Only lines below containing the string "Left" should be counted; please give that count by itself.

* * * * *

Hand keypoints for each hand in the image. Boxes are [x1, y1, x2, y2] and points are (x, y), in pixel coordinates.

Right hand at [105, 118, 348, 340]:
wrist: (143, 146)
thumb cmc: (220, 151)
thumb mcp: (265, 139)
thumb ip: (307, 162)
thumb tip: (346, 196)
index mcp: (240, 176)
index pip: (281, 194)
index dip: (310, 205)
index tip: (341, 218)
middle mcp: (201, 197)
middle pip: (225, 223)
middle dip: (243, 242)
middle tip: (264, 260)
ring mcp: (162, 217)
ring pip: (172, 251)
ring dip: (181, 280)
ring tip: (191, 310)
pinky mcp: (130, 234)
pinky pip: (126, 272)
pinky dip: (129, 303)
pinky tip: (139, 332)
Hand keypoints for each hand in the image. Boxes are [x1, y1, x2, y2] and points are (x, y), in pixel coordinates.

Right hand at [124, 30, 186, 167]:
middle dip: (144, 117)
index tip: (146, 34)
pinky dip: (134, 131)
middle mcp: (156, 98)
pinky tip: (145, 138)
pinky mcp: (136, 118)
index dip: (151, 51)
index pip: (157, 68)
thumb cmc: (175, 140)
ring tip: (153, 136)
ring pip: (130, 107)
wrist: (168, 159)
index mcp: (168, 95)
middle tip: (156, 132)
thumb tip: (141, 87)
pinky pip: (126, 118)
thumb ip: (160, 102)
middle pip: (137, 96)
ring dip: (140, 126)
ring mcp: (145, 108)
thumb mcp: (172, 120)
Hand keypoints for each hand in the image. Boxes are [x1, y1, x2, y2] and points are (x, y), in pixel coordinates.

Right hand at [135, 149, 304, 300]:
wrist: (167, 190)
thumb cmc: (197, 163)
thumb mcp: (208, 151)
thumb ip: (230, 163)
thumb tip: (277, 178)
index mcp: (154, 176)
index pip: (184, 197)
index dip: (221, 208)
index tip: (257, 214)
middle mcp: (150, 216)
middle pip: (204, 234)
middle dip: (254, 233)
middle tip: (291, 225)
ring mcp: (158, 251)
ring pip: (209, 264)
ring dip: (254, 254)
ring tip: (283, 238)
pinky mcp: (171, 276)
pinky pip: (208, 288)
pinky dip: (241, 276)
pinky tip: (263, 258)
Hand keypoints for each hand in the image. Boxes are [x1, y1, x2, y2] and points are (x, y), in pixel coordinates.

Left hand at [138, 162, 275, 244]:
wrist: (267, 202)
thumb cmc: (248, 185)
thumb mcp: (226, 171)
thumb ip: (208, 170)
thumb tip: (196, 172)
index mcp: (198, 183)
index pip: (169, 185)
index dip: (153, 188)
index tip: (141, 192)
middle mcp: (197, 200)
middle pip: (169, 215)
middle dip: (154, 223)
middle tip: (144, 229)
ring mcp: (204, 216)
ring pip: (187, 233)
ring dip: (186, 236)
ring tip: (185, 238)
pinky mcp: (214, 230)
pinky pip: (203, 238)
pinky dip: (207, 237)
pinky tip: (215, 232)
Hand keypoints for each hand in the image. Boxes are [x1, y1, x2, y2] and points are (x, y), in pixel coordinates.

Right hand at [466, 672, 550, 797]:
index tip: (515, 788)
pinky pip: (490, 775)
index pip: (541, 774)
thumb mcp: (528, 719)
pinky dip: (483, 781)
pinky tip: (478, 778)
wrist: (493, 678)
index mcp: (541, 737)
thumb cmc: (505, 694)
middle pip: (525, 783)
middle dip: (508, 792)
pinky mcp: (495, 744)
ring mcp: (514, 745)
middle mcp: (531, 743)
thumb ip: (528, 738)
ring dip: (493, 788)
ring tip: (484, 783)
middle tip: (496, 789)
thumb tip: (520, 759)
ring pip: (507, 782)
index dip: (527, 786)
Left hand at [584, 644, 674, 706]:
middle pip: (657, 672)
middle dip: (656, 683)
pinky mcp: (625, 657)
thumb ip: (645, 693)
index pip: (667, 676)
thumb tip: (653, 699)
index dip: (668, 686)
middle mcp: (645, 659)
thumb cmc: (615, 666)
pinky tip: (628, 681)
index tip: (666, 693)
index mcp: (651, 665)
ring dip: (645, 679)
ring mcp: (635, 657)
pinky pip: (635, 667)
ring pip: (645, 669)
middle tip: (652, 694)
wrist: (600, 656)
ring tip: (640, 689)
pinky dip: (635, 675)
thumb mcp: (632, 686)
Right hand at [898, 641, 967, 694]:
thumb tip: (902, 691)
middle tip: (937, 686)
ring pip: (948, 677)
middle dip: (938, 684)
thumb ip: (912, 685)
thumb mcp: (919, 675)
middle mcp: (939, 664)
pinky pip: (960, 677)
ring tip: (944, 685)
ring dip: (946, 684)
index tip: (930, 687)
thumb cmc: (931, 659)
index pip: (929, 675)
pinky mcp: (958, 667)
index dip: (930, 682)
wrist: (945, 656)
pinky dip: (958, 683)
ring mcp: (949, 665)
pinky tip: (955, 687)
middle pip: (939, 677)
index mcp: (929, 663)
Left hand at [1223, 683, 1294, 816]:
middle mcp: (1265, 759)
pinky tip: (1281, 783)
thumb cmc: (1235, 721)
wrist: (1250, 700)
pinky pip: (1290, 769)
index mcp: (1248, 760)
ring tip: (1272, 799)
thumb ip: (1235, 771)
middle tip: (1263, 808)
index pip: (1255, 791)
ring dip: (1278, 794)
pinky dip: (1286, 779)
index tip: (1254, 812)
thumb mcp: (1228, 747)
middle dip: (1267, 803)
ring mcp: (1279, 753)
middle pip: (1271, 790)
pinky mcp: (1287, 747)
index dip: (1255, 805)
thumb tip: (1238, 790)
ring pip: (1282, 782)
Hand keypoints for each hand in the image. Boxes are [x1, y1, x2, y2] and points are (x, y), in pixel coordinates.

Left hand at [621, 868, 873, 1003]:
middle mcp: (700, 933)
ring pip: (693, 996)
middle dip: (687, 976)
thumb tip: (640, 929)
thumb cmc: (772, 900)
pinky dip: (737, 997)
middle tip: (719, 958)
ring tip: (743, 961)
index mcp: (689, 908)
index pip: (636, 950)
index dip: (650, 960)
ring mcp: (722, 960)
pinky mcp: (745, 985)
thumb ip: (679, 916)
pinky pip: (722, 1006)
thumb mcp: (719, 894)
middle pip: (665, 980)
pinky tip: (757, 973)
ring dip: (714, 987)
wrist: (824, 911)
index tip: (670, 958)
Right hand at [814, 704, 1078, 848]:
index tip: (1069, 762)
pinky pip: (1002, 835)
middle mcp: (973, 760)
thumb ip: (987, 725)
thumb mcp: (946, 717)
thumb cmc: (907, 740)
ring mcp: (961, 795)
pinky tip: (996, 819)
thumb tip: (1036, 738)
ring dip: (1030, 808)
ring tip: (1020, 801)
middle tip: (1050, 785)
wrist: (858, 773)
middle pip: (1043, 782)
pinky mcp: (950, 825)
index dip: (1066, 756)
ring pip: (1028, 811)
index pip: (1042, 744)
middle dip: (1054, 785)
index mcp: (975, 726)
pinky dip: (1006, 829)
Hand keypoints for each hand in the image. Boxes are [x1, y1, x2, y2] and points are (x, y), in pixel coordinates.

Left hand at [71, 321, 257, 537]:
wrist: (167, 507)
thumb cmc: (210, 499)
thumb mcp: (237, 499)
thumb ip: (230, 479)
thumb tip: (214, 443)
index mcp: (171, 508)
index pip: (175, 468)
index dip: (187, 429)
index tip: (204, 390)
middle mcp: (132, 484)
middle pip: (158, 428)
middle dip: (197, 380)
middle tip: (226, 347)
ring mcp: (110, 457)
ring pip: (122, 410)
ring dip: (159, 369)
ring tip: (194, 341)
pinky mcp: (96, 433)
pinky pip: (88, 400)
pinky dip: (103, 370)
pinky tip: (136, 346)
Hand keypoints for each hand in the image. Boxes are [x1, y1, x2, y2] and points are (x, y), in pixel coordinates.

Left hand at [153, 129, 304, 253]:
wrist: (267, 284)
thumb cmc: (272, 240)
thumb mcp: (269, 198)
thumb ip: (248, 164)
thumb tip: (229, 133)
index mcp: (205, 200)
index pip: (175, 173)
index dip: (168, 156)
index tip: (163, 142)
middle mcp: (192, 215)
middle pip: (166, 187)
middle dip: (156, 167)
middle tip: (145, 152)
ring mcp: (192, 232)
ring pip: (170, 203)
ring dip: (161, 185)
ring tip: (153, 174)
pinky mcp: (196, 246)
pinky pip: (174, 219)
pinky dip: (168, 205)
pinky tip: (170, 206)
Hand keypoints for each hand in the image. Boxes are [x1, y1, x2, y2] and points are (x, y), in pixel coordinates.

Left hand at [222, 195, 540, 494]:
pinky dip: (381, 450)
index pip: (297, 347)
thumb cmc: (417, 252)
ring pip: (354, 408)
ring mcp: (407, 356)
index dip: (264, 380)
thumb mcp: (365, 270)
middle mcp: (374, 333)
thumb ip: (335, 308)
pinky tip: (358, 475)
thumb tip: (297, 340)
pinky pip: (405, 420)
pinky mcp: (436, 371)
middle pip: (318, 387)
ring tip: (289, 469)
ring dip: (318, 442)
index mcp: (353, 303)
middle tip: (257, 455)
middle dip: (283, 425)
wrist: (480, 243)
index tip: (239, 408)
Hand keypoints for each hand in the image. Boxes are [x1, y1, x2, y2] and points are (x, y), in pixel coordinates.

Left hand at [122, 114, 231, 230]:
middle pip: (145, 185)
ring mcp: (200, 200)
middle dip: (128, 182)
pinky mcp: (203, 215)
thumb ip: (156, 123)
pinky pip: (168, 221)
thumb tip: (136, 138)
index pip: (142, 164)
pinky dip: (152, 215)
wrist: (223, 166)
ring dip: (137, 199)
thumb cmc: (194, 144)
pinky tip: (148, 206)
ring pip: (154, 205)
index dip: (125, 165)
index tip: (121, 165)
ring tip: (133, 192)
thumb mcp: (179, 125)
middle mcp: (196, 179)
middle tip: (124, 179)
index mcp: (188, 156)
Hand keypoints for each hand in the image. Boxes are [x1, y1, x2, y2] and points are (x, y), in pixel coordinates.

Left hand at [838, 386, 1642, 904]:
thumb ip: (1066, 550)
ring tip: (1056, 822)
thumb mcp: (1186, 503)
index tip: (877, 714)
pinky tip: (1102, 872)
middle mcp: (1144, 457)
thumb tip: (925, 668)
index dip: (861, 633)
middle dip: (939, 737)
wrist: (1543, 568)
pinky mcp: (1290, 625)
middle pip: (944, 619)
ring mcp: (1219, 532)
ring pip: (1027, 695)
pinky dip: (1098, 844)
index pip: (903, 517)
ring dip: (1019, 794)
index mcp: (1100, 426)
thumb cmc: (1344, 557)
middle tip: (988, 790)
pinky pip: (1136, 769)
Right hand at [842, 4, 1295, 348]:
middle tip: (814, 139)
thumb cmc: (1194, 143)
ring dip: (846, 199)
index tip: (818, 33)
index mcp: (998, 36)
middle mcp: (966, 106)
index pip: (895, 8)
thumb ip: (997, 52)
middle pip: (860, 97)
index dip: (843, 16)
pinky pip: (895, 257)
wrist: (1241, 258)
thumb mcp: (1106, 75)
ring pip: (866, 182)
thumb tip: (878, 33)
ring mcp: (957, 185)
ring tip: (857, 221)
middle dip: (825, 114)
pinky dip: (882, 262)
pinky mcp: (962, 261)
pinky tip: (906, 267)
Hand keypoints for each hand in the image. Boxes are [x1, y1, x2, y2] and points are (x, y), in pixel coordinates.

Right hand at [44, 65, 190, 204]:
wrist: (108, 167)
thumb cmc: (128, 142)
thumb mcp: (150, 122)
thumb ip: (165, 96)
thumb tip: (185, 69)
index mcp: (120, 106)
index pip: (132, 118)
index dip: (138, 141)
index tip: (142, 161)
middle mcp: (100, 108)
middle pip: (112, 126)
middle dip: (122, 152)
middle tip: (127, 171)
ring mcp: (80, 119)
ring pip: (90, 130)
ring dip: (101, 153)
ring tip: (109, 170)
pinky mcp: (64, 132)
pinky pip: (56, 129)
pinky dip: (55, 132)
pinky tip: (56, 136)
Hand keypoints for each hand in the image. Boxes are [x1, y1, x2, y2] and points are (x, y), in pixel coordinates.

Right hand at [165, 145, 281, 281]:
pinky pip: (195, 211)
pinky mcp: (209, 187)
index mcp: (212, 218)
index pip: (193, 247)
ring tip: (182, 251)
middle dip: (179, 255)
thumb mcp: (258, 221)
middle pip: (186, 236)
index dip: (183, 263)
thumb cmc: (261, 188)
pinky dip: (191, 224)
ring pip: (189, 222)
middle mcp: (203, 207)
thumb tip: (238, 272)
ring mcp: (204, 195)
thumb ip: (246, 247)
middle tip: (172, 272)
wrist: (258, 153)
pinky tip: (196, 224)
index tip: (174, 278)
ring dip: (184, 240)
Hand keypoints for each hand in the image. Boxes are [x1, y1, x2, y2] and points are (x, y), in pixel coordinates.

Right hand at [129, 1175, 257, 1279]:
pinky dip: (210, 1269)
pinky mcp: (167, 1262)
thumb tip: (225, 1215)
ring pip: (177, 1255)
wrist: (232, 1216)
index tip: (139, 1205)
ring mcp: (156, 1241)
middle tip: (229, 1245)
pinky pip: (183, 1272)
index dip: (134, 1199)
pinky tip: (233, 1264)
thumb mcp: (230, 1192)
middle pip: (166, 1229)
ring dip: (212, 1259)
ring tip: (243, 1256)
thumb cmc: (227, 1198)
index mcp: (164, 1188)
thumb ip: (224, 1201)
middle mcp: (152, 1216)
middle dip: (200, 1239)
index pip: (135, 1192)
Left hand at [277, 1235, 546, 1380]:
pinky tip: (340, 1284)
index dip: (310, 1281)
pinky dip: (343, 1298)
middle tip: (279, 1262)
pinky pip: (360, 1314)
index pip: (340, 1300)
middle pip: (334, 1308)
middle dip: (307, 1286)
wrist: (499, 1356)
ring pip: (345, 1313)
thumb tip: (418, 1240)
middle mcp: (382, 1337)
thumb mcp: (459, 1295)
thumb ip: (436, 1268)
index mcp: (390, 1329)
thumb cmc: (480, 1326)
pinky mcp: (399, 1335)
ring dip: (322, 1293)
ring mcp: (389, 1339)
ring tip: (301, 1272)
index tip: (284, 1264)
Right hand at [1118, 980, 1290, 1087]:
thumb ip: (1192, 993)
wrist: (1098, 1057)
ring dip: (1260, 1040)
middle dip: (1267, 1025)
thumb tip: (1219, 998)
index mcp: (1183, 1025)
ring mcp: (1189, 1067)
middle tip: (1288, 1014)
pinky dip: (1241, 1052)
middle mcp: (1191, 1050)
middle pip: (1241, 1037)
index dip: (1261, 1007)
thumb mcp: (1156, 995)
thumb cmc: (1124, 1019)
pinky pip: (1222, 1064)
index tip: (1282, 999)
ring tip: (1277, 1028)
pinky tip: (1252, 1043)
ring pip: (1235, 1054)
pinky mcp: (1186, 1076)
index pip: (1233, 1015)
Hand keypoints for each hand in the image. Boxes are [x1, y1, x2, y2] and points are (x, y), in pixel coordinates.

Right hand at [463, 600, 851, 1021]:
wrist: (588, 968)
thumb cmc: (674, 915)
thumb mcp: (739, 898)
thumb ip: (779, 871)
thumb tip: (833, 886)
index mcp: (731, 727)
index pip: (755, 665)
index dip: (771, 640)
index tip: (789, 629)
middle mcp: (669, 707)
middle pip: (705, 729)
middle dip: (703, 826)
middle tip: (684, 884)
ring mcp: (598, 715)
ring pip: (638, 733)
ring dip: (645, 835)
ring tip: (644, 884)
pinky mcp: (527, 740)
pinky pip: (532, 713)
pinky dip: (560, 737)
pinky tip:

* * * * *

Completed exercise:
10